CI/CD Pipeline Modernization with AWS CodePipeline#

AWS CodePipeline automates the continuous integration and deployment (CI/CD) process, replacing legacy CI/CD solutions currently in production. The pipeline is structured into multiple stages that ensure code tracking, containerized builds, artifact storage, and automated deployment to AWS services. AWS CodePipeline was only tested while deploying to AWS services.

Source Control & Change Detection - Github + AWS CodePipeline#

AWS CodePipeline is integrated with GitHub, allowing it to automatically detect new code changes in the repository. When a developer pushes new code, AWS CodePipeline triggers the pipeline execution, ensuring an automated and streamlined development lifecycle.

Build & Containerization - AWS CodeBuild + Amazon ECR#

AWS CodeBuild is used to build Docker containers based on the latest code changes. The build process includes compiling, testing, and packaging the application into containerized images. These images are then tagged and stored securely in Amazon ECR for deployment.

Deployment & Orchestration - AWS CodeDeploy + Amazon ECS#

AWS CodeDeploy handles the deployment of containerized applications into Amazon ECS. Amazon ECS ensures that the latest container versions are automatically deployed and scaled across available compute resources.

Database Modernization#

Database modernization focuses on modernizing the hosting environment for the database service. The application requires an internal and external database with replication of data between the two to communicate updated information.

Amazon Relational Database Service (Amazon RDS)#

The Microsoft SQL Server 2019 edition in the ACMVP demo environment has been replaced with Amazon RDS for SQL Server 2022, with a standard license.

AWS Database Migration Service (AWS DMS)#

Microsoft SQL Server allows for native data replication in the legacy ACMVP research environment. However, the migration to Amazon RDS necessitates a new data replication service because the underlying resource hosting the database is not owned by the customer, but by AWS. AWS DMS maintains replication between the Amazon RDS databases.

Application Deployment Modernization#

The application deployment modernization focuses on containerizing the WebPublic and MQP applications. Utilizing containers provides benefits and options such as blue/green deployments, vulnerability scanning the images in a registry in advance of deployments, and less exposure times from routine deployments.

Figure 10 demonstrates the progression of the approaches taken to modernize the application into a container. The markers on the top represent the Microsoft Windows Container while the markers on the bottom represent the Linux Container.

Figure 10. Progression of Containerization Builds

This Figure demonstrates the progression of the approaches taken to modernize the application into a container.

The closest iteration to the original ACMVP environment is the Microsoft Windows container that encapsulates both the application and the Microsoft IIS proxy to authenticate and route traffic. This solution containerizes the precise environment that exists in the WebPublic Amazon EC2 instance.

The Linux container with an Nginx sidecar advances the environment by offering a smaller container image size and proxy being utilized. It allows for the container or Nginx to be modified without causing the other to be taken offline, decoupling the application.
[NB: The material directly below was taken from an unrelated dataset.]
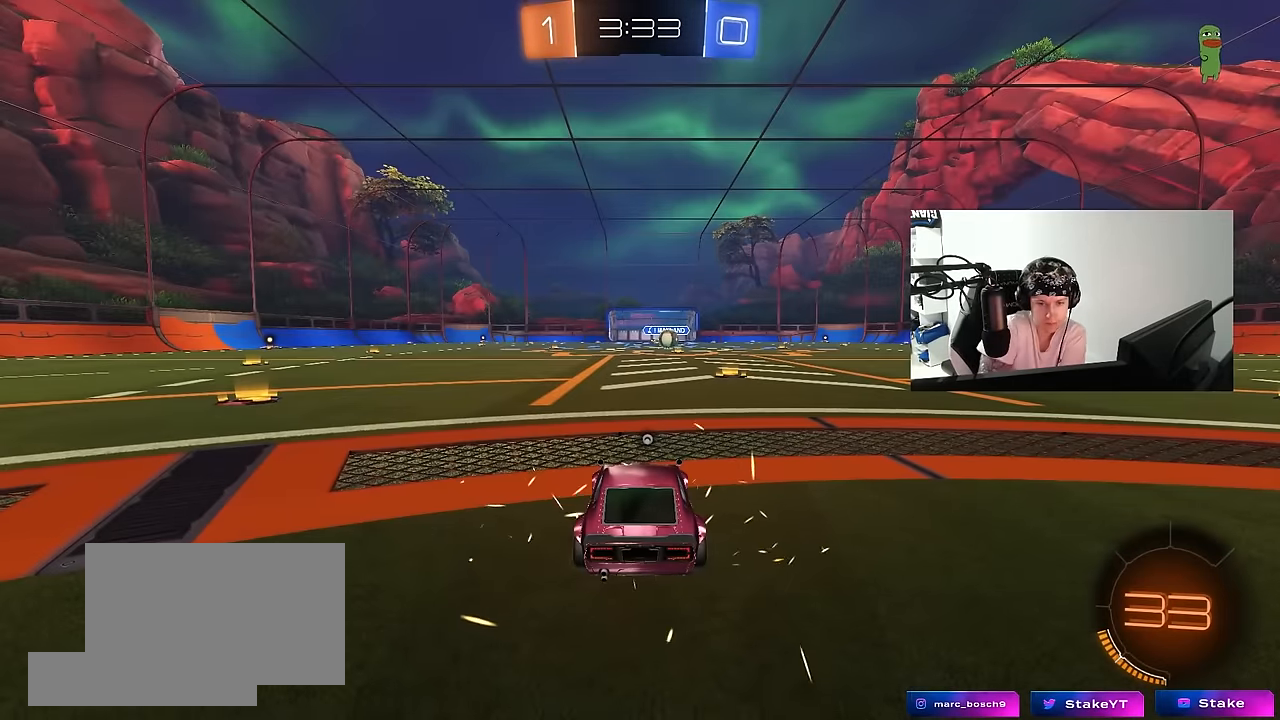
{"keys": [], "mouse": [], "events": []}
The AWS ALB lifts the authentication and proxy services into cloud services. This approach allows AWS ALB to handle the mTLS handshake.

Further research is planned for the Amazon API Gateway, referred to later in the document.
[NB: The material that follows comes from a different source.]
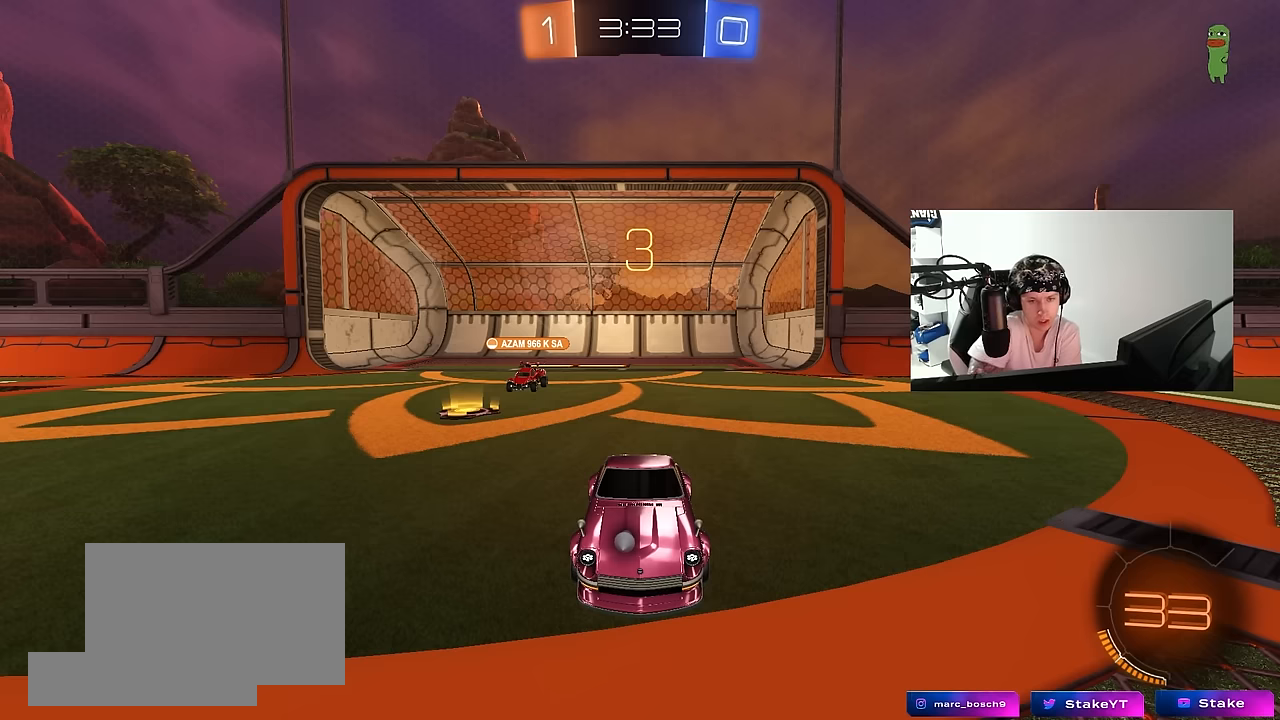
{"keys": [], "mouse": ["wheel"], "events": [[83, "mouse_wheel", "up"], [466, "mouse_wheel", "down"]]}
Microsoft Windows Containers#

Microsoft Windows containers were the starting point of the research, since they run the same OS as the legacy ACMVP infrastructure. Additionally, they allow the use of Microsoft IIS in the container to handle the mTLS handshake for authentication. The applications were successfully containerized and enabled the modernization of the supporting infrastructure. However, there was a limitation with the AWS CodeBuild/CodePipeline integration, which requires docker-in-docker.

Linux Containers#

Linux containers do not support Microsoft IIS (where mTLS authentication is handled), which resulted in research for alternative authentication mechanisms. Nginx was found as an open-source solution that can be hosted locally in a container. AWS ALB was found as a cloud solution.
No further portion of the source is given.